▶ WHAT TO DO:
**1)** In the Hartge wheel thread, what does PropellerHead plan to do the day after posting the pictures?
**2)** Reproduce the Hartge wheel thread starting with "I like your" and going on through "pics this w/e.".
**3)** Summarize the Hartge wheel thread in two sentences.

▶ EXCERPT TO READ:
# Pics after suspension and Hartges



## PropellerHead (Jan 3, 2002)

You cannot believe how well Hartge Classics, (and I assume all Hartges?) match TiAG paint! It's almost like the wheel was made for that color- Now that I think of it, looking at the Hartge website, they may have been!
Hartge Web Page for 5 series

A shot from the front right:









From the side:









And from the rear:









I did the suspension months and months ago, but never took any pics. Tomorrow is the M5 lip spoiler- maybe I can get some pics then, too.


----------



## Guest (Feb 22, 2002)

Looking real good. Those wheels look great on your car :thumb:


----------



## Clem (Oct 29, 2001)

They are a sweet wheel.

Here's a photoshop done on my car a while back......


----------



## PropellerHead (Jan 3, 2002)

*Awesome on the E46!*

And, might I say, I can only aspire to your abilities in Photoshop!

I have seen them on a black E39 and they looked great there, too.


----------



## Chris330Ci (Jan 23, 2002)

I've never been a big fan of aftermarket wheels, but I have to say that those look awesome on your car..!!! Post more pix soon...

:thumb:


----------



## PropellerHead (Jan 3, 2002)

*Thanks!*



> I've never been a big fan of aftermarket wheels, but I have to say that those look awesome on your car..!!!


I like your stock ones, too- In fact, we did not order the 18" wheels on our incoming '02 330 cause my wife preferred the ones like yours!

Now, if only we could get THOSE in 18's...

More pics this w/e.


----------

▶ MATERIAL SUPPLIED:
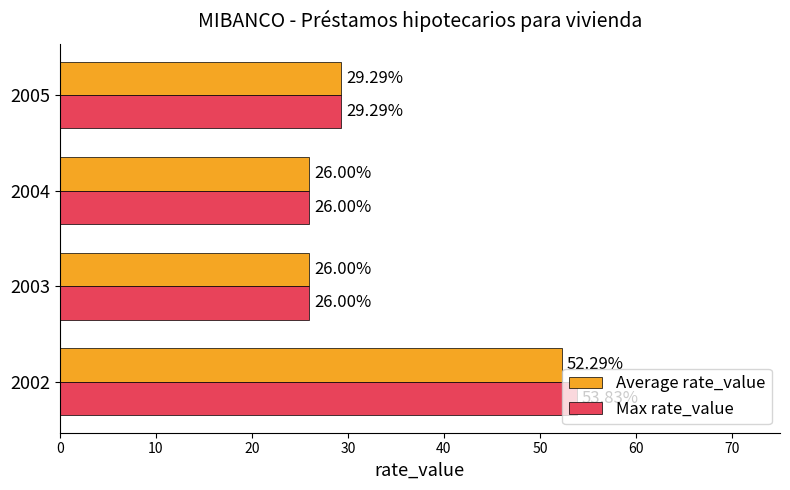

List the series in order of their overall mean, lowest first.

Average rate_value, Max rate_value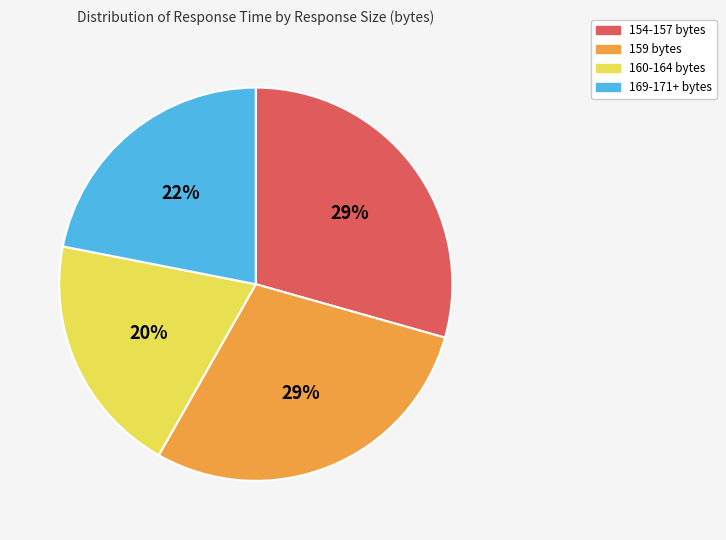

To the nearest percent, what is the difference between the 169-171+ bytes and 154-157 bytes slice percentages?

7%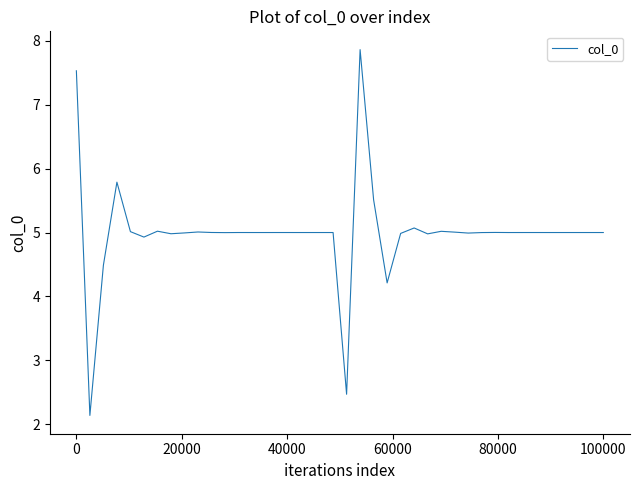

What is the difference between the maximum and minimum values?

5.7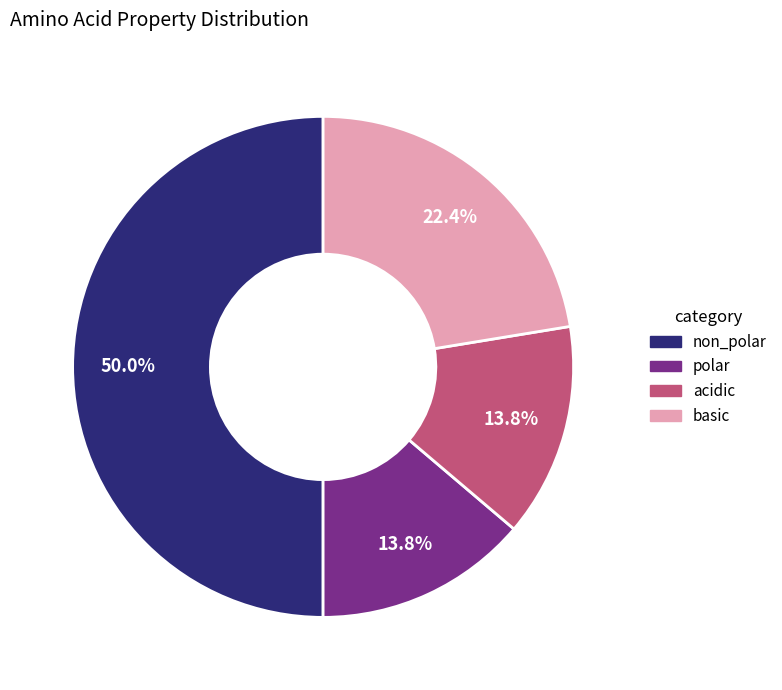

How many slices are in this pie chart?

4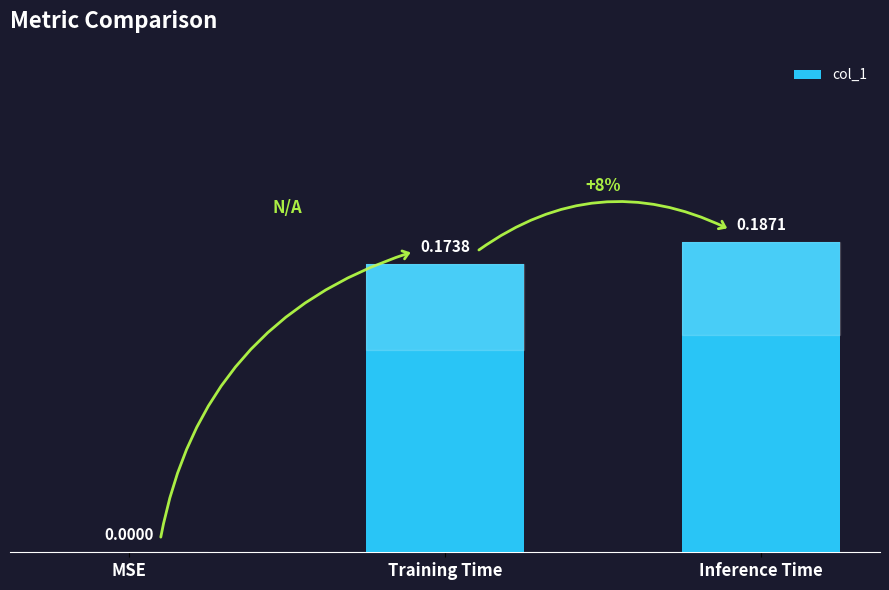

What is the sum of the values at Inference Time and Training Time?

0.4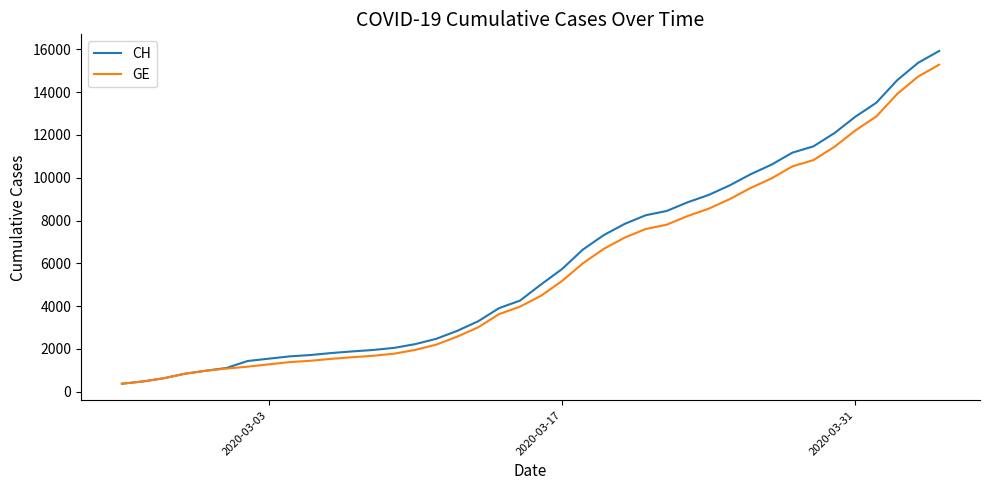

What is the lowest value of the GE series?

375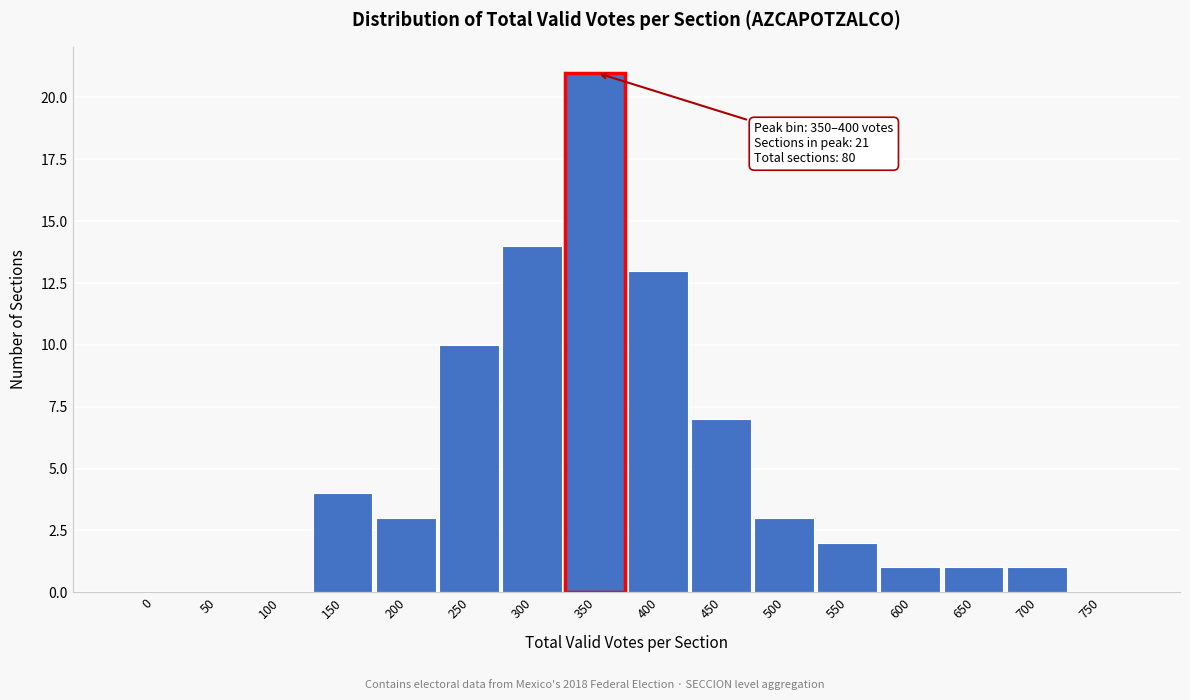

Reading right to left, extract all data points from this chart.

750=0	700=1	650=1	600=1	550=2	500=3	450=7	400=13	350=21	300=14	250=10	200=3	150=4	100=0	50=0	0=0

▶ TASK-BY-TASK RESULTS:
**1)** Install the M5 lip spoiler.

**2)**
I like your stock ones, too- In fact, we did not order the 18" wheels on our incoming '02 330 cause my wife preferred the ones like yours!

Now, if only we could get THOSE in 18's...

More pics this w/e.

**3)** PropellerHead posts shots of a car from the front right, side and rear after a suspension job and new Hartge Classic wheels, remarking how well the wheels match TiAG paint. Other members praise the look, Clem shares a Photoshop of the wheels on an E46, and PropellerHead promises more pictures.